I'm looking to put together a small system for our living room to play vinyl on. I found a Dual 505 turntable with Ortofon cartridge for $125. Is this a decent turntable and a reasonable price? Anything to look out for when buying a used turntable? Really trying to pick up a decent turntable for under $200-250 which I know is really scraping the bottom of price which is why I'm looking at used gear. Also any suggestions for good, used amps and speakers to keep an eye out for?
I started with Dual TT model 1212 and was quite happy with it. I sold it and got a 1218, but do not use it now for LPs (needs cleaning and lube). I do use another one 1215 for the 78 RPM records. These Duals I have are idler-wheel driven. The 505 only has 33-1/3 and 45 RPM and is belt-driven.
In my opinion, the Dual is a good beginning, if it's in good operating condition. Some of these are several decades old and may need service to be running in top shape. Usually the lubricants are dried and need cleaning and re-lube. Next thing is the belt. It may be stretched and does not give enough torque.
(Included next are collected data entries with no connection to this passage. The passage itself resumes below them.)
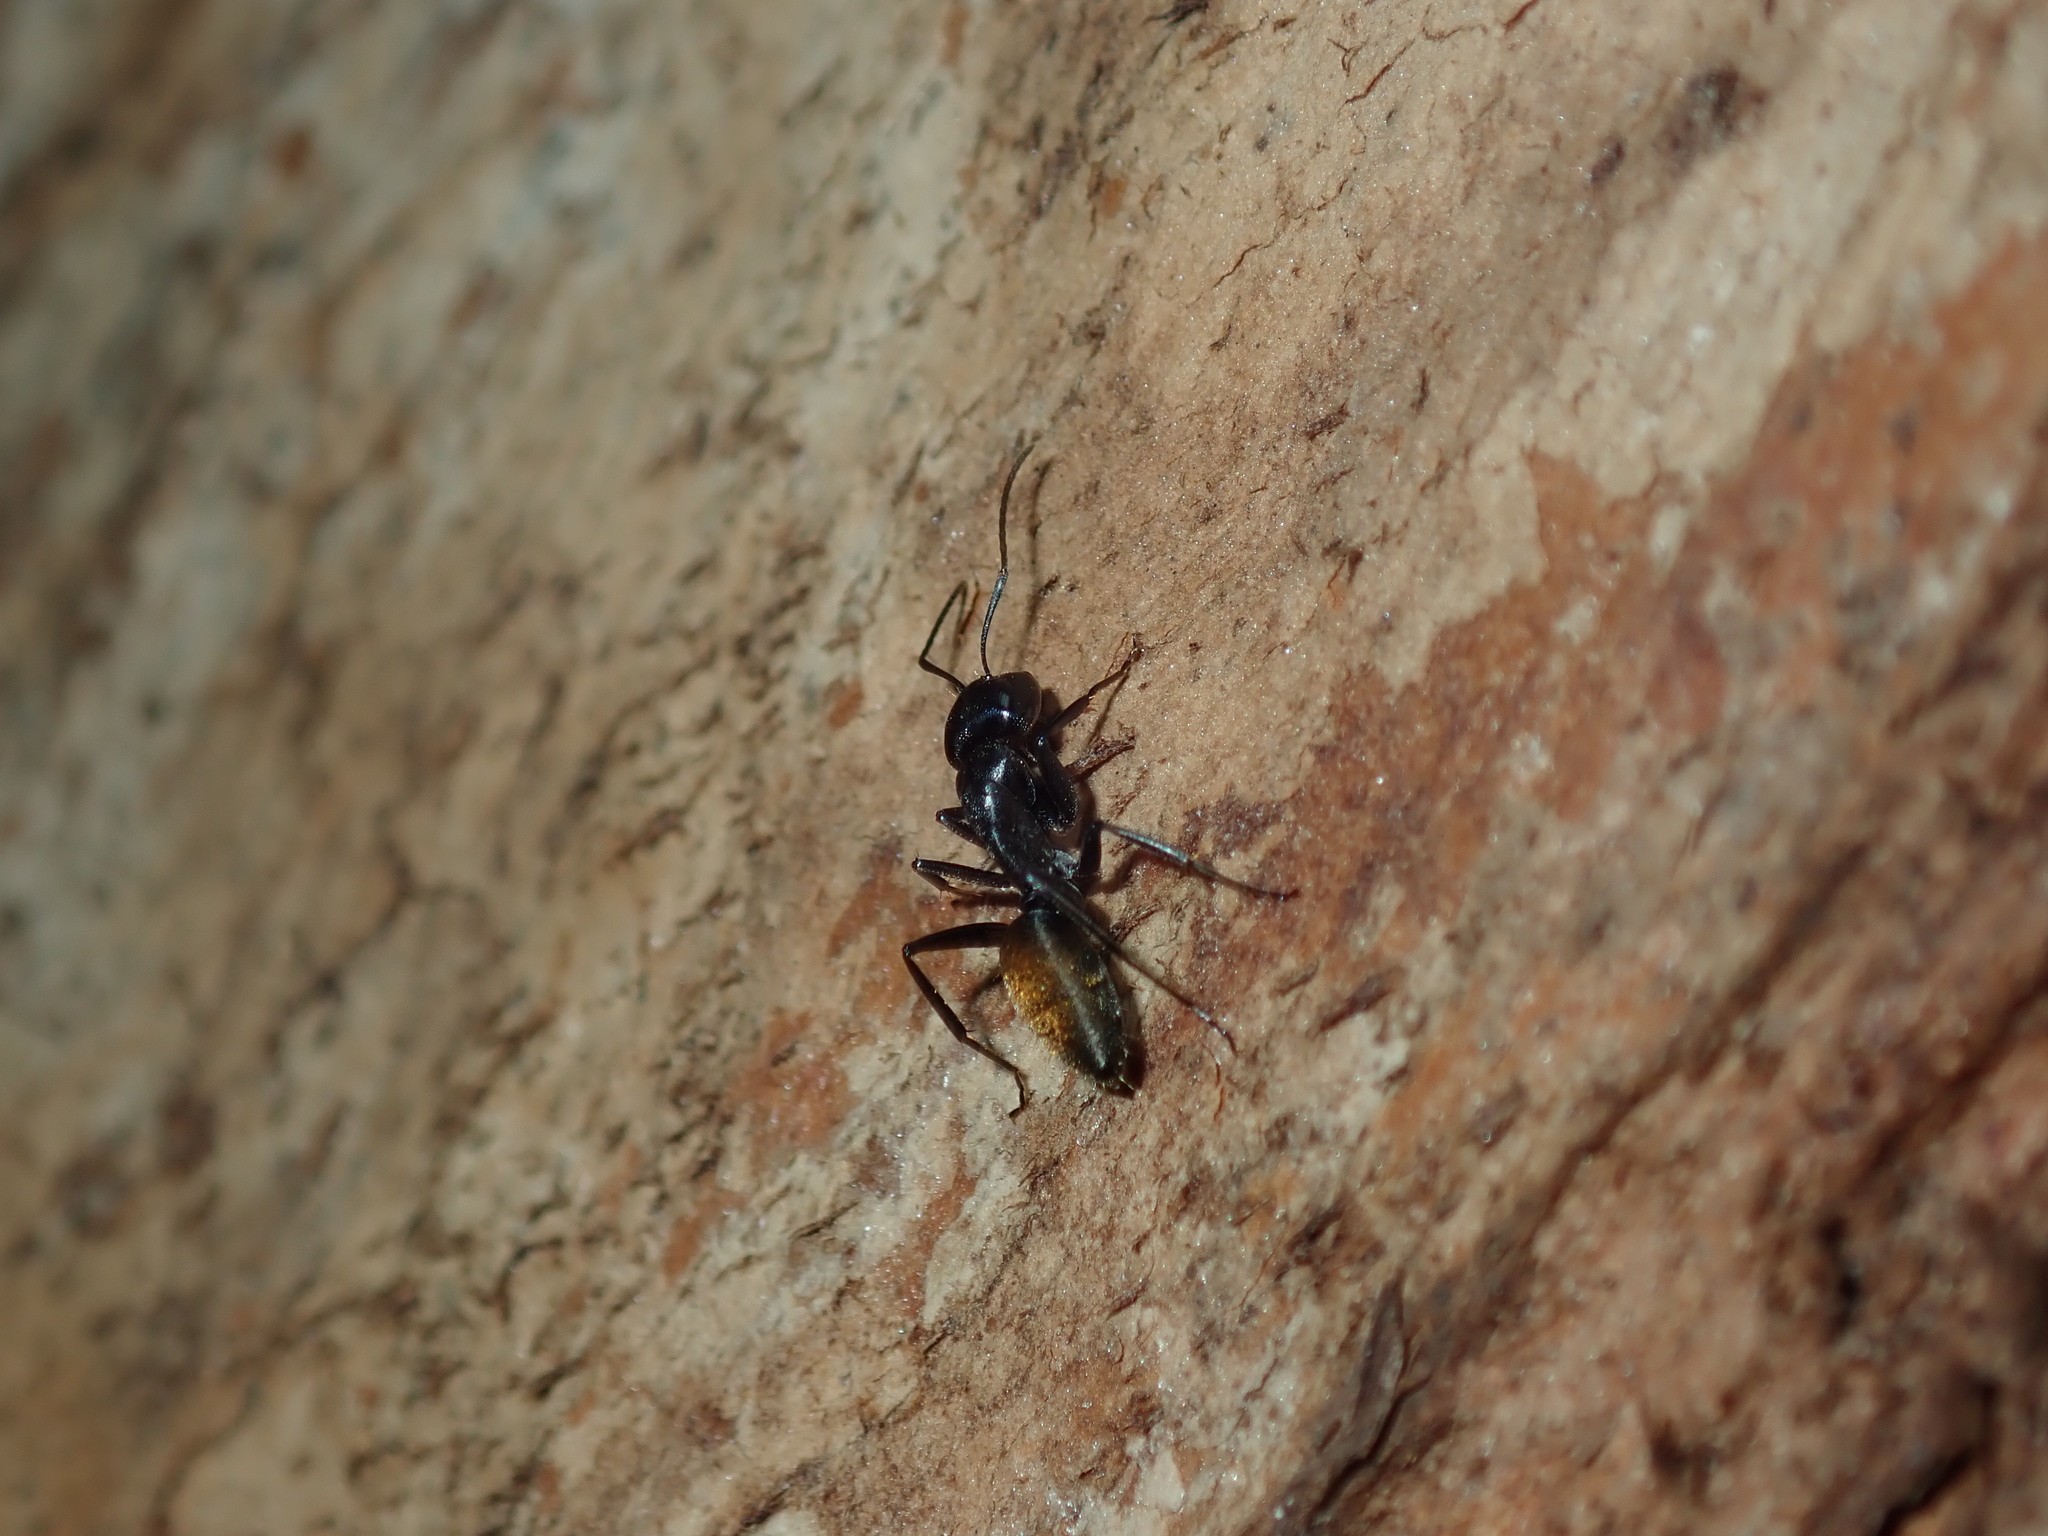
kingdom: Animalia
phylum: Arthropoda
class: Insecta
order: Hymenoptera
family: Formicidae
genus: Camponotus
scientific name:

Look to see if the arm lift has a working damping mechanism that slowly lowers the arm. Make sure the arm moves with very little friction. You can set the tracking force and anti-skate to zero, balance the arm (it will float horizontally), and it will move across and above the platter toward the spindle when you blow sideways on the headshell.
Of course, the cables must be working well without causing a hum. This checks that the tonearm wiring is working too.
Check out the history or specs on the Ortofon (tracking force, alignment, etc.). Especially check the condition of the stylus. Make sure it's not worn out or you will damage the LPs. The amp must have a RIAA equalized phono input to work with the magnetic cartridges, assuming the Ortofon is of that type.
You can look at this site for parts if needed: http://turntableexperts.com/. I've bought parts from them before.
If you want to spend a little more, you could check out the Rega, VPI, and see if there are any in your price range.
There are lots of used gear for amps and speakers on sites like Audiogon or eBay.
I have had 3 different Dual turntables over 10 years or so, and I thought they were good at the time. I was very ignorant on the subject then, however.
When I went to a Harmon-Kardon T60 turntable ($500) in 1981, that was a very large improvement. It functioned well until 2008, when the main bearing went south on me.
I then purchased a Music Hall MMF-2.2, which was a noticeable sonic improvement over the Harmon-Kardon.
I could not recommend a Dual turntable, because they were never very good new compared to what you can get now pretty cheap new, and besides the odds of finding one that isn't worn out in all the wrong places is very poor. Your records could wear excessively.
I recommend that you get the Thorens TD-158 from Audio Advisor for $199. You will get a brand-new turntable that is probably better than any Dual ever was when it was new. The technology has come a long way in 30 years, in the sense that pretty good technology has trickled down to low price levels.
Another possibility to consider is the Thorens TD-170EV, which is currently marked down from $650 to $299, and in addition to the very good turntable there is a built-in phono preamp. If you don't already have a phono preamp, that could be a good way to go.
A worn-out turntable can be hard on your records, and once they are damaged they are damaged.
P.S.- I have a Cambridge 340A amplifier that is very nice (like new) and would be a good deal for you; $220. You can check it out on the Cambridge website in the archive section.
Good advice. I am not familiar with the new Thorens line. But at the prices you wrote, I'd more than agree to check those out instead of fixing a Dual, as good as they were back then. Heck, I'd even may want one. I do remember the Thorens of the late '60s, which was highly regarded. I think it was a 125.